9. Yayasan Tawfiq @ Musolla Al-Abrar, Kuala Lumpur

This musolla is considered one of the most aesthetic ones in KL as the building is built in the style of Tropical Brutalism, which is an architecture style where blocks of concrete are worked together with green plants.

(Credit: @izharmustaqin / Twitter)

Although technically this place isn’t a mosque, it identifies itself as a musolla (slightly different and smaller from a mosque). This place is actually an NGO (hence the name Yayasan or foundation) aimed to carry out Islamic dakwah (preaching) activities through Islamic knowledge classes (majlis ilmu) and also aimed at helping the less unfortunate communities. You can call this a religious community centre we guess?

(Credit: @hazwanhfiz, @izharmustaqin / Twitter)

Even though it has lots of holes in it, some people said that this place is actually very clean, comfortable and of course, pleasing to the eyes.

Address: 2832, Jalan Sungai Penchala, Kampung Sungai Penchala, 60000 Kuala Lumpur, Wilayah Persekutuan Kuala Lumpur

Operation Hours: 24 hours

Facebook

Honourable Mentions

Here are some other honourable mentions that can make our jaw drop at their unique, historical and beautiful details.

Masjid Jamek – Kuala Lumpur
(Credit: @photoproductions / Instagram)
Masjid Ar-Rasyidin – Malacca
(Credit: @firdauszulfaa / Twitter)
Masjid Taman Ilmu – Terengganu
(Credit: @tgmuhd93)
Masjid Diraja Sultan Ala’eddin – Selangor
(Credit: @uisa278 / Instagram)
Masjid Ubudiah – Perak
(Credit: @Nazrul_Naim / Twitter)
Masjid Zahir – Kedah
(Credit: @asifhelmi / Twitter)

So, those are some of the places that have mesmerizing mosques you might not have heard or seen of.

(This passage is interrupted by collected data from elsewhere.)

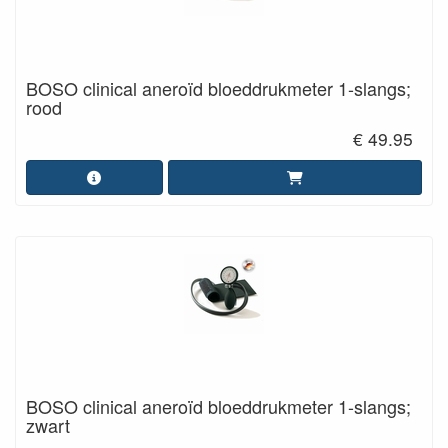
BOSO clinical aneroïd bloeddrukmeter 1-slangs;
rood
€ 49.95
BOSO clinical aneroïd bloeddrukmeter 1-slangs;
zwart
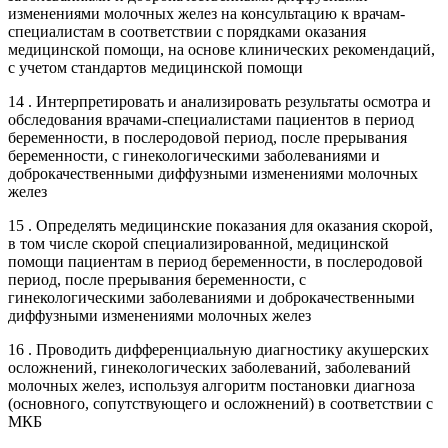
изменениями молочных желез на консультацию к врачам-
специалистам в соответствии с порядками оказания
медицинской помощи, на основе клинических рекомендаций,
с учетом стандартов медицинской помощи
14 . Интерпретировать и анализировать результаты осмотра и
обследования врачами-специалистами пациентов в период
беременности, в послеродовой период, после прерывания
беременности, с гинекологическими заболеваниями и
доброкачественными диффузными изменениями молочных
желез
15 . Определять медицинские показания для оказания скорой,
в том числе скорой специализированной, медицинской
помощи пациентам в период беременности, в послеродовой
период, после прерывания беременности, с
гинекологическими заболеваниями и доброкачественными
диффузными изменениями молочных желез
16 . Проводить дифференциальную диагностику акушерских
осложнений, гинекологических заболеваний, заболеваний
молочных желез, используя алгоритм постановки диагноза
(основного, сопутствующего и осложнений) в соответствии с
МКБ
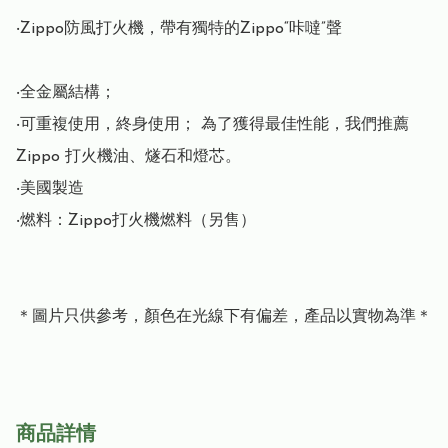
‧Zippo防風打火機，帶有獨特的Zippo“咔噠”聲

‧全金屬結構； 

‧可重複使用，終身使用； 為了獲得最佳性能，我們推薦 
Zippo 打火機油、燧石和燈芯。

‧美國製造

‧燃料：Zippo打火機燃料（另售）

＊圖片只供參考，顏色在光線下有偏差，產品以實物為準＊
商品詳情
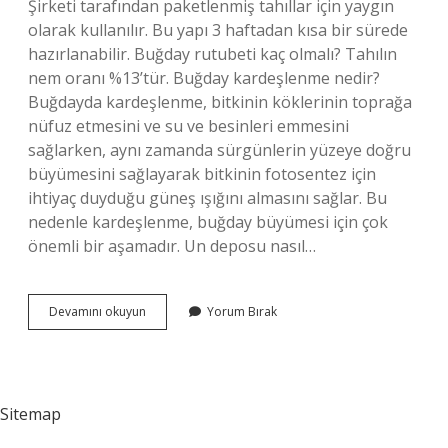
Şirketi tarafından paketlenmiş tahıllar için yaygın
olarak kullanılır. Bu yapı 3 haftadan kısa bir sürede
hazırlanabilir. Buğday rutubeti kaç olmalı? Tahılın
nem oranı %13’tür. Buğday kardeşlenme nedir?
Buğdayda kardeşlenme, bitkinin köklerinin toprağa
nüfuz etmesini ve su ve besinleri emmesini
sağlarken, aynı zamanda sürgünlerin yüzeye doğru
büyümesini sağlayarak bitkinin fotosentez için
ihtiyaç duyduğu güneş ışığını almasını sağlar. Bu
nedenle kardeşlenme, buğday büyümesi için çok
önemli bir aşamadır. Un deposu nasıl…
Buğday
Devamını okuyun
Yorum Bırak
Kızışma
Nedir
Sitemap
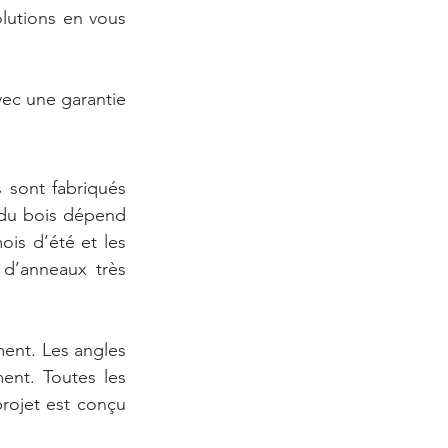
olutions en vous 
ec une garantie 
 sont fabriqués 
 du bois dépend 
is d’été et les 
 d’anneaux très 
ment. Les angles 
nt. Toutes les 
ojet est conçu 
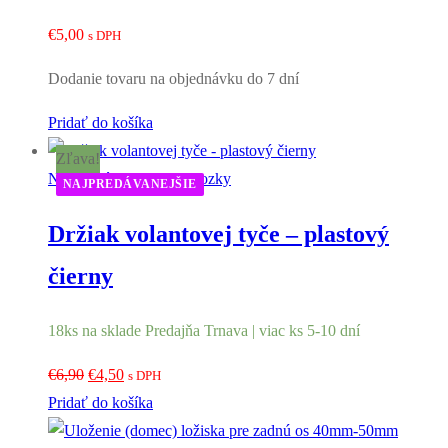
€
5,00
s DPH
Dodanie tovaru na objednávku do 7 dní
Pridať do košíka
Zľava!
Náhradné diely na podvozky
NAJPREDÁVANEJŠIE
Držiak volantovej tyče – plastový
čierny
18ks na sklade Predajňa Trnava | viac ks 5-10 dní
Pôvodná
Aktuálna
€
6,90
€
4,50
s DPH
cena
cena
Pridať do košíka
bola:
je:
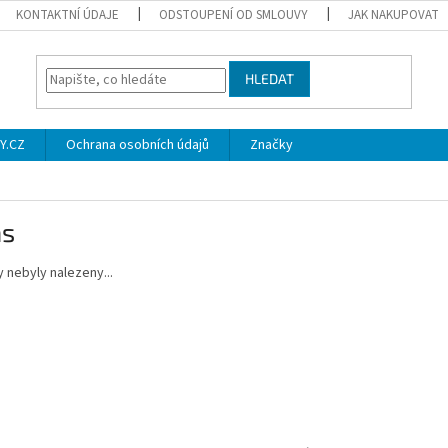
KONTAKTNÍ ÚDAJE
ODSTOUPENÍ OD SMLOUVY
JAK NAKUPOVAT
HLEDAT
Y.CZ
Ochrana osobních údajů
Značky
ás
 nebyly nalezeny...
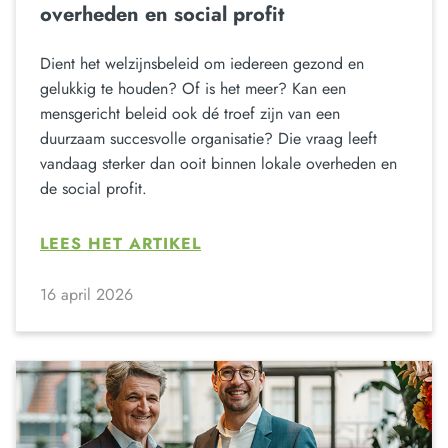
overheden en social profit
Dient het welzijnsbeleid om iedereen gezond en
gelukkig te houden? Of is het meer? Kan een
mensgericht beleid ook dé troef zijn van een
duurzaam succesvolle organisatie? Die vraag leeft
vandaag sterker dan ooit binnen lokale overheden en
de social profit.
LEES HET ARTIKEL
16 april 2026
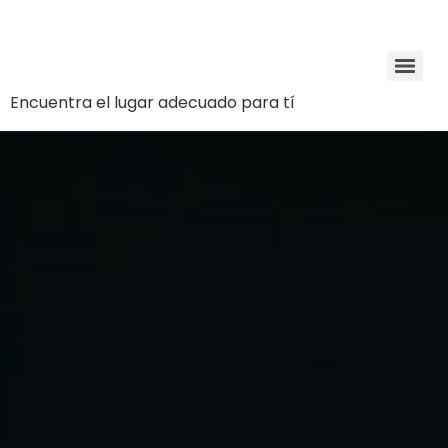
Encuentra el lugar adecuado para tí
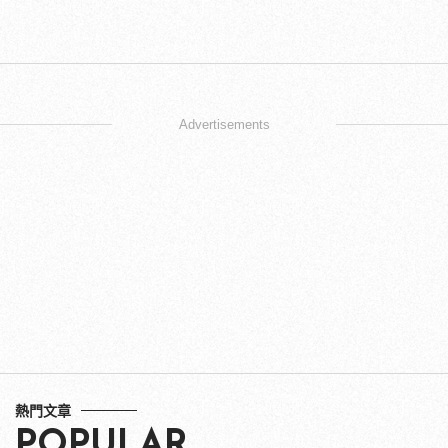
Advertisements
熱門文章
POPULAR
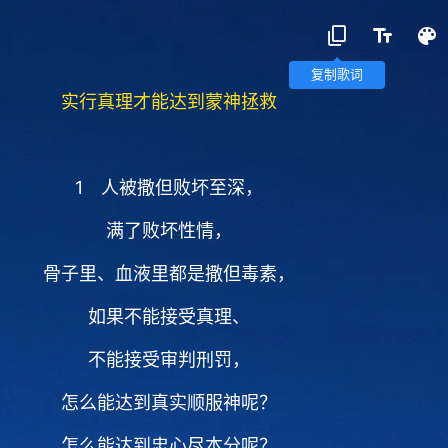
复制歌词
实行真理才能达到蒙神拯救
1 人被撒但败坏至深，
满了败坏性情，
骨子里、血液里都是撒但毒素，
如果不能接受真理、
不能接受审判刑罚，
怎么能达到真实顺服神呢？
怎么能达到忠心尽本分呢？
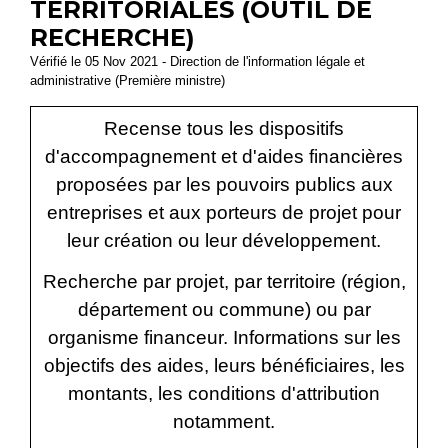
TERRITORIALES (OUTIL DE
RECHERCHE)
Vérifié le 05 Nov 2021 - Direction de l'information légale et
administrative (Première ministre)
Recense tous les dispositifs
d'accompagnement et d'aides financières
proposées par les pouvoirs publics aux
entreprises et aux porteurs de projet pour
leur création ou leur développement.
Recherche par projet, par territoire (région,
département ou commune) ou par
organisme financeur. Informations sur les
objectifs des aides, leurs bénéficiaires, les
montants, les conditions d'attribution
notamment.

For Muslims, pay a visit to these mosques and perform your prayers with peace and serenity while taking in the breathtaking architectural details.

For others, do visit these places too just for travelling fun and extra knowledge. But do remember to wear appropriate clothing and request permission first from whoever’s in charge.

We live in a multiracial and multi-religion country, so let’s respect each other’s perspective and fill up some knowledge about each other’s religion as well.